Fransızlar dahil kimse ilk iki maçtaki rahat oyunu takımlarından ummuyordu. Ribery’yi kaybetmiş, genç, deneyimsiz ve son yıllarda arka arkaya gurur kırıcı skorlar alarak kupalara veda etmiş bir ülke futbolu vardı.
2006 finalinden sonra düşüşe geçen Fransız Milli Takımı Deschamp ile 2014’te sonunda yükselişe geçmiş gözüküyor.
İlk maçında Honduras’ı rahat geçen ve maçta kendini sıkmayan ancak bizleri sıkkınlıkla izleyeceğimiz rahat dakikalara sürükleyen Fransızlar 2. maçta İsviçre karşısında idi.
İsviçre, deneyimli ve üst düzey liglerde top koşturan oyunculara sahip olmasının yanında bir de Hitzfeld faktörü ile turnuvaya geldi.
Maça şok bir sakatlık ile başladı İsviçre. Bu sakatlık maçın daha başında belki de kırılma anı oluyordu takım adına. Djourou-Senderos ikilisi kalan dakikalarda kalelerinde gördükleri gollerin çoğunun sorumluluğunu taşıyacaklardı. Kaleci Benaglio’da kötü sonucun sorumlularından biri olarak ön planda idi.
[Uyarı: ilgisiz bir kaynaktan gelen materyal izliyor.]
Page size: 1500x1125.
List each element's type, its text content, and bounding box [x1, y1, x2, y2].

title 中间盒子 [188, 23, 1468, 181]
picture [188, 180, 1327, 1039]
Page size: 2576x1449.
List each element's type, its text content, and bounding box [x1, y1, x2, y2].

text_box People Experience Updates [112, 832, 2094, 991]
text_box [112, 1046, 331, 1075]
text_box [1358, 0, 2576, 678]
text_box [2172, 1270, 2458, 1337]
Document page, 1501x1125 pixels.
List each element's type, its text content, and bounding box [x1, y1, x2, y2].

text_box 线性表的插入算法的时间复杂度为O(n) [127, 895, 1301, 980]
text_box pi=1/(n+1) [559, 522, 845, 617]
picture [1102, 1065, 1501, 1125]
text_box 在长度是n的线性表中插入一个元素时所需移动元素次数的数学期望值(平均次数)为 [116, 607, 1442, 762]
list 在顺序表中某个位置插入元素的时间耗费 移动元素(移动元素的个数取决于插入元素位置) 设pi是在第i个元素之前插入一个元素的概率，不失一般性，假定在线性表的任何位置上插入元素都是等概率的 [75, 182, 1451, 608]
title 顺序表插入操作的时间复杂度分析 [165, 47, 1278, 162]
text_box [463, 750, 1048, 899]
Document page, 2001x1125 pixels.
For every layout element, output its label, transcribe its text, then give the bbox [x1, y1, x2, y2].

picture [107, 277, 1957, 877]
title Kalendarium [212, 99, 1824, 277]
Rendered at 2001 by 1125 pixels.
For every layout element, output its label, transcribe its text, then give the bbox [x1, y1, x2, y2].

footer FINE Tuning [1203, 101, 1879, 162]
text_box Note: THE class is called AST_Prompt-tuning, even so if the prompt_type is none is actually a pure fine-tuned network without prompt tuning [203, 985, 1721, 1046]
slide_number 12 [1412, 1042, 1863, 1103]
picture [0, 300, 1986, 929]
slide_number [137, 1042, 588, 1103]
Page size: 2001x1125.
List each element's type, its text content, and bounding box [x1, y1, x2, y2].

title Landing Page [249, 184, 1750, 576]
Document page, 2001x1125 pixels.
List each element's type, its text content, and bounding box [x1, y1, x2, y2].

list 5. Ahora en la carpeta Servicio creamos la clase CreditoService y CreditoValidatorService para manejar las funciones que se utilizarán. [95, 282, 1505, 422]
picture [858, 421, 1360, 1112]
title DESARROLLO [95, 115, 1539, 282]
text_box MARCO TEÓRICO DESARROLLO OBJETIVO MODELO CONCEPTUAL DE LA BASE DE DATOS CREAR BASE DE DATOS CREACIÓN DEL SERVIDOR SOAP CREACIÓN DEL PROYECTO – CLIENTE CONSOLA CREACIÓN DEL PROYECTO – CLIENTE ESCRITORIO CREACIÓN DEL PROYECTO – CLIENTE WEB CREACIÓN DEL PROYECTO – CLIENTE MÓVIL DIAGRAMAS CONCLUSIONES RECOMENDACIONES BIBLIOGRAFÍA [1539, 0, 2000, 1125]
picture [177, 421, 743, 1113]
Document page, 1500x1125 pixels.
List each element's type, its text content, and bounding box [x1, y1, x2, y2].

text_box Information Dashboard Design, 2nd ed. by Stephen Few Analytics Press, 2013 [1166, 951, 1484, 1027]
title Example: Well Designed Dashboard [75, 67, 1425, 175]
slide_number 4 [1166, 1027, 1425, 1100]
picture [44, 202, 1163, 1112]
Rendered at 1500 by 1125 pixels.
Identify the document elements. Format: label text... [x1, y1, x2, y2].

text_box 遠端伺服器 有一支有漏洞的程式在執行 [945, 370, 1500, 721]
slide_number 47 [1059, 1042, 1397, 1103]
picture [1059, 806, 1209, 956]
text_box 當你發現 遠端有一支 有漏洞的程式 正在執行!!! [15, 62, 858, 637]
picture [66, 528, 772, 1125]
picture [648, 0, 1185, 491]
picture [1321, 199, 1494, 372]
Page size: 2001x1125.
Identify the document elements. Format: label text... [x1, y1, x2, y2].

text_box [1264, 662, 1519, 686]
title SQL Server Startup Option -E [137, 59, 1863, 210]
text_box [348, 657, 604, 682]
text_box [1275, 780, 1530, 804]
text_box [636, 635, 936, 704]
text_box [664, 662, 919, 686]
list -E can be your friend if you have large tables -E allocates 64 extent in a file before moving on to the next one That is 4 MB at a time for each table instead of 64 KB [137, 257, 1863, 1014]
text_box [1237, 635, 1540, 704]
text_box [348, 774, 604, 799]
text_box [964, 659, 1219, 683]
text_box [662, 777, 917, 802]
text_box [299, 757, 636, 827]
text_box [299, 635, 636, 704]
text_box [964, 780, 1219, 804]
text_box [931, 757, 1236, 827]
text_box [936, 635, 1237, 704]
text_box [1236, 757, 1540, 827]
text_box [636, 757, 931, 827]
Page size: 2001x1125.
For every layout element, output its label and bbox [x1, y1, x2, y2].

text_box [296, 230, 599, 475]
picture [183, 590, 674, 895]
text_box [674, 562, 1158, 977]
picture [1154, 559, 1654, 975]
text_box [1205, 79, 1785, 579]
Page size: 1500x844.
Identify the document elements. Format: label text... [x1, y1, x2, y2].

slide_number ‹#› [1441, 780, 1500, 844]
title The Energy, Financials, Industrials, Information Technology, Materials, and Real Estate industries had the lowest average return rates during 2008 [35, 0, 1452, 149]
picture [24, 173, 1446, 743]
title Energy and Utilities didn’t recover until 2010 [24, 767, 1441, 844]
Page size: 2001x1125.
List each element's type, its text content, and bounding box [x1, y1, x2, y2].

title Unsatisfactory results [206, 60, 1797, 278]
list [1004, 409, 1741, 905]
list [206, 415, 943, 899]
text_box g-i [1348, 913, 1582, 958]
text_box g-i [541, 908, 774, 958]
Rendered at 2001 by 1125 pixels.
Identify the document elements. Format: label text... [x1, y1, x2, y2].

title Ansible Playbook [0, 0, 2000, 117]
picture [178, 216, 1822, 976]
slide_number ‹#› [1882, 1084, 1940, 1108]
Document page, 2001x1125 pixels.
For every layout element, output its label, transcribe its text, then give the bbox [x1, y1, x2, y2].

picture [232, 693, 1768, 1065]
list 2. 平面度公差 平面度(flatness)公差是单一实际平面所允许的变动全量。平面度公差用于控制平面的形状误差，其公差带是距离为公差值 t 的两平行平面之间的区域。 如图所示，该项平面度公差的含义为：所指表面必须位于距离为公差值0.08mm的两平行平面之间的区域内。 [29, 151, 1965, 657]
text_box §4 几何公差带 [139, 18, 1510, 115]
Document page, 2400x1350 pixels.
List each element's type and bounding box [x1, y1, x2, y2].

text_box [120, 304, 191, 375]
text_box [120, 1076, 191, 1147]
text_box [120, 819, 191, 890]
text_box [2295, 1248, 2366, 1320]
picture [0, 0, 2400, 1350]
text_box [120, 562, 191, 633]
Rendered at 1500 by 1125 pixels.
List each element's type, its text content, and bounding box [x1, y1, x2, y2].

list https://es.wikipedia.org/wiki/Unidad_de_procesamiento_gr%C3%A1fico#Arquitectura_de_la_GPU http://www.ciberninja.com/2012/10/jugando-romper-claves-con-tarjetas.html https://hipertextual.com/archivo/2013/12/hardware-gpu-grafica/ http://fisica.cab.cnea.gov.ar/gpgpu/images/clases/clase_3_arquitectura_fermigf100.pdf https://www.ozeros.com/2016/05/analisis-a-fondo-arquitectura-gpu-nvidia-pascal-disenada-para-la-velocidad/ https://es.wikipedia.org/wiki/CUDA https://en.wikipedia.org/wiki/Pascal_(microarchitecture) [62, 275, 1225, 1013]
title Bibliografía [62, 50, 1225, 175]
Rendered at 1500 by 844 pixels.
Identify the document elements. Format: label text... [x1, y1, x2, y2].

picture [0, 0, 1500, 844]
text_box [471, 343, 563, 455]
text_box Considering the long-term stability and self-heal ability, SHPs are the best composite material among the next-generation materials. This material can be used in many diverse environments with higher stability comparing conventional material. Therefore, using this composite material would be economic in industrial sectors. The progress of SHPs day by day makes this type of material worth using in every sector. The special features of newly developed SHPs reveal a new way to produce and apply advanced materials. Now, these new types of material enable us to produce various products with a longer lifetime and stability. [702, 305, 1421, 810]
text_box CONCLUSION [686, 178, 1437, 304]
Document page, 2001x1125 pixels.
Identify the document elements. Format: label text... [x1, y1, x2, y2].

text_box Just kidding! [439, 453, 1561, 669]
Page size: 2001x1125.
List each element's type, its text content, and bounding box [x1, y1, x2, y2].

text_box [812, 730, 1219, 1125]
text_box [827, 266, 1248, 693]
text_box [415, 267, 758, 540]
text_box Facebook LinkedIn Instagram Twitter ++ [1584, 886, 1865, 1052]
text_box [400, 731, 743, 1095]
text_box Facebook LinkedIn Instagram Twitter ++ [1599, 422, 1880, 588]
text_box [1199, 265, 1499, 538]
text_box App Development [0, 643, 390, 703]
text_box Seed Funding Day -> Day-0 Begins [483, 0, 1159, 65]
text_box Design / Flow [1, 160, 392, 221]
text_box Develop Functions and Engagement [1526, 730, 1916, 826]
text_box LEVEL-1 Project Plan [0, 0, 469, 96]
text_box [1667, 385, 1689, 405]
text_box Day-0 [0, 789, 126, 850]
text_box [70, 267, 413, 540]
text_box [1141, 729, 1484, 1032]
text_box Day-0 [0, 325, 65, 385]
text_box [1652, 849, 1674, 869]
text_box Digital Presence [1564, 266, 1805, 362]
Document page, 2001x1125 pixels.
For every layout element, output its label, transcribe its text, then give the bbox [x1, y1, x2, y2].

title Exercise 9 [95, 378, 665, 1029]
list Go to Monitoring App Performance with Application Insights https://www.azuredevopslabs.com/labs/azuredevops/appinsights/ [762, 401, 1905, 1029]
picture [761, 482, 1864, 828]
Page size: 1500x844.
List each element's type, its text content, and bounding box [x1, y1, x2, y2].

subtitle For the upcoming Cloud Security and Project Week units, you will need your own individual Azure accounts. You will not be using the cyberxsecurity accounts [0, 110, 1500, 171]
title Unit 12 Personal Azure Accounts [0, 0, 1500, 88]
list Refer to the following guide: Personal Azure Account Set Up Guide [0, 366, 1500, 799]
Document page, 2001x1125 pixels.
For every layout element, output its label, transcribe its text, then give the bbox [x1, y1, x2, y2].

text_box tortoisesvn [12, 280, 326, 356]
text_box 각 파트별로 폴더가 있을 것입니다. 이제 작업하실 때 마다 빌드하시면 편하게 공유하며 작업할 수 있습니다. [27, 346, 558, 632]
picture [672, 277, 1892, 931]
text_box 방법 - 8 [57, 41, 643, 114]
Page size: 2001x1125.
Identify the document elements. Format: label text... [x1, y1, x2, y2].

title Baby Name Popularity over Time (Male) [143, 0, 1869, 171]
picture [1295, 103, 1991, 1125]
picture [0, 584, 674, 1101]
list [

Ayakta kalan tek isim Shaqiri idi İsviçre’de.
Aslında Fransızlar dahil bizler de bu denli farklı bir maç beklemiyorduk. Kadro dizilişlerine baktığımızda ilk maçta yedek soyunan ve Fransa kadrosunun en golcü oyuncusu olarak turnuvaya katılan Giroud ileri uçta Benzema ile birlikte yer alıyordu. Deschamp’ın bu dizilişi maçı “kesinlikle kazanmak” üzerine planlanmış bir hareketti.
İsviçre ise Ekvador maçında vasat gözüken oyuncularının yerine maçı çeviren Mehmedi ve Seferoviç’e ilk11’de şans verdi.
Maçın henüz ilk yarısında 3-0’lık üstünlüğü kuran Fransızlar şu ana kadar Almanlar ile birlikte en oturmuş ve en net futbol oynayan takımlar. Yüzdeli ve dikine paslar, top rakipteyken özellikle Matuidi-Sissoko ikilisi önderliğinde yaptıkları topa baskı ve savunmada ayakta kalışları, rakipler için ciddi anlamda zorlu bir takım haline getiriyor Fransızları. Daha az pas ile sonuca odaklı oynayıp, top rakipteyken sürekli koşan, basan ve hareket halindeki savunma düşüncesi turnuvada az gördüğüm özelliklerden birisi ve bunu Fransa sahada çok iyi uyguluyor.
İsviçre bu gruptan bir şekilde çıkar. Rakiplere bakınca bunu çok rahatlıkla söyleyebiliyoruz. Aslında 5-0 geriye düştükleri anlarda dahi maçı bırakmayıp 5-2’ye taşımaları ve son saniyeye kadar durmaksızın oynamaları bile bence fark yiyen bir takım için saygı duyulması gereken bir özellik. Bunu ilk maçta son dakikada attıkları golde de yaşatmışlardı bize. Defansta yaptıkları hatalar olmasa çok daha zevkli bir futbol izleyebilirdik.
Minik bir sitem de bizlerden hakeme gelsin. Benzema’nın son anda attığı golü “maçı bitirdim ben” diyerek vermemesi üzücüydü futbol adına. Enfes bir vuruş ile ağlara gönderdiği top geçerlik kazanmadı belki Benzema’nın ancak bizlere daha bu tarz şık goller izletecek gibi görünüyor. Diğer Real Madrid oyuncularının (Başta Ronaldo ve İspanyollar) döküldüğü turnuvada, Ancelotti’nin “gönderilebilir” gördüğü Benzema’nın parlaması da çok güzel bir mesaj niteliği taşıyor şuana kadar.
’98 Dünya Kupasın’da fırtına gibi esen, finalde Brezilya’yı 3 golle mağlup eden Fransa, sanki şu iki maçta geri dönmüş gibi hissettirdi bana. 2 maçta atılan 8 gol, oynanılan müthiş futbol ile “98 Ruhu” turnuvaya tat katmaya devam edecek gibi gözüküyor.